Roosma was presented with a trophy, medal, hat and shirt following his Cal Pac win, giving his dorm room at PUC a new look.
The national championships is an 8K race that will be held at Fort Vancouver National Historic Site in Vancouver, Wash., starting at 10:30 a.m.
Roosma set school records at Walla Walla Valley Academy, a Seventh-day Adventist school, for the 800-meter run (1:55), 1,500 (3:57), 1,600 (4:15), 3,000 (9:04), and 3,200 (9:45).
He won the Washington state meet title in the Class 2B boys 1,600-meter race with a personal record time of 4:15.07 at Eastern Washington University in Cheney, WA in May.
“It was a good season. And going into the state meet, I was really confident. I knew that I had a really good chance of winning the state title,” he said. “I was really happy with it. It was really gratifying to know that the hard work paid off.”
He qualified for the state track and field meet three straight years. He qualified for the state cross country meet twice, but was unable to compete in observance of Seventh-day Adventist religious purposes on Saturdays.
Roosma trained throughout the summer months prior to arriving at PUC. He said it was his best offseason of training that he has ever had. He worked up to running 80 miles per week at one point, and maintained that level for four weeks.
“I put in a lot of work and did a lot of good base building over the summer. I came here in shape,” he said.
Muhic would like to get Roosma, 19, into some track and field meets during the spring, if possible, as an unattached runner.
“He’s an amazing track runner, too, so we don’t want to give up the opportunity to be out there competing,” said Muhic, a PUC graduate, who ran cross country and track at Sir Francis Drake High-San Anselmo and cross country for the Pioneers.

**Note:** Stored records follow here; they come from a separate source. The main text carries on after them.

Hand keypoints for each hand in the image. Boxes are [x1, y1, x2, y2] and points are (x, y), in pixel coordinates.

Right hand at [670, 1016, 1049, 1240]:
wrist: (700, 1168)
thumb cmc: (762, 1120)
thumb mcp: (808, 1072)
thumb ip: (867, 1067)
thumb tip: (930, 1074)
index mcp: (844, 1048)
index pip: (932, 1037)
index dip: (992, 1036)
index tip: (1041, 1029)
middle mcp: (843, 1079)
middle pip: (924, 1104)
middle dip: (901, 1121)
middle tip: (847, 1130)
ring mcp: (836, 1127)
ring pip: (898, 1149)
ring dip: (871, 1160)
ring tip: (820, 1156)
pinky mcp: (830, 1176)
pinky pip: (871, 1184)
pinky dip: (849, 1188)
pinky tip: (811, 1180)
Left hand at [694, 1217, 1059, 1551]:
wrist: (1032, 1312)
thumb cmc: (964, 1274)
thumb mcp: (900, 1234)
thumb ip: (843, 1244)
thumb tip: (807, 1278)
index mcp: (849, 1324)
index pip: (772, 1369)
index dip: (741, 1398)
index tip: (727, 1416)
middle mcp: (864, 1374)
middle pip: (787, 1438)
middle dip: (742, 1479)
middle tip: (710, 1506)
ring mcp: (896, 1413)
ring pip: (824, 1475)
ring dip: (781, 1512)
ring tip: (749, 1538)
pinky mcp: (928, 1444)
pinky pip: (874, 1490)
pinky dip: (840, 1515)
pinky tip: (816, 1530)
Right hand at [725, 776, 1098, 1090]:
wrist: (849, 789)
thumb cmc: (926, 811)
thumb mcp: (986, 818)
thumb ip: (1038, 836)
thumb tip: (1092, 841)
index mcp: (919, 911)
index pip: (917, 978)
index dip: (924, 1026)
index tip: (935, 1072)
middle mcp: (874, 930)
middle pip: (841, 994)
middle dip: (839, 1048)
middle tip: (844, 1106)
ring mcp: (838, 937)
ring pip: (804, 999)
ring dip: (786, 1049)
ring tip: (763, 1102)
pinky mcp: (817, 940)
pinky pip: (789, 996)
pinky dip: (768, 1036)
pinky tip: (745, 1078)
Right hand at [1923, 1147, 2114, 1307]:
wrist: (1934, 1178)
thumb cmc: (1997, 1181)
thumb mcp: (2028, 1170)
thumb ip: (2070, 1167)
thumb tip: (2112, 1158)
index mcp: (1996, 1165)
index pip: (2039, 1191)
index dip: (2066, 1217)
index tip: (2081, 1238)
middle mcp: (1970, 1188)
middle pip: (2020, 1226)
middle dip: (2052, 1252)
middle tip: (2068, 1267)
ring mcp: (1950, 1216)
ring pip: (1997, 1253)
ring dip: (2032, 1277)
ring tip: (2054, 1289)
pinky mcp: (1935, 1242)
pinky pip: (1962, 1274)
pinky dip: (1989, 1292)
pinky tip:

Said Roosma, “I’ve been really impressed with Coach Muhic. I really want to get after the workouts and just crush everything, hammer this and hammer that. But he keeps me accountable and makes sure I stay healthy and don’t do stupid stuff.”
The goal for Roosma at nationals is to get into the top 30 of the race and run a personal record.
“These guys are all very competitive. It’s going to be a tight race on a very narrow course,” said Muhic.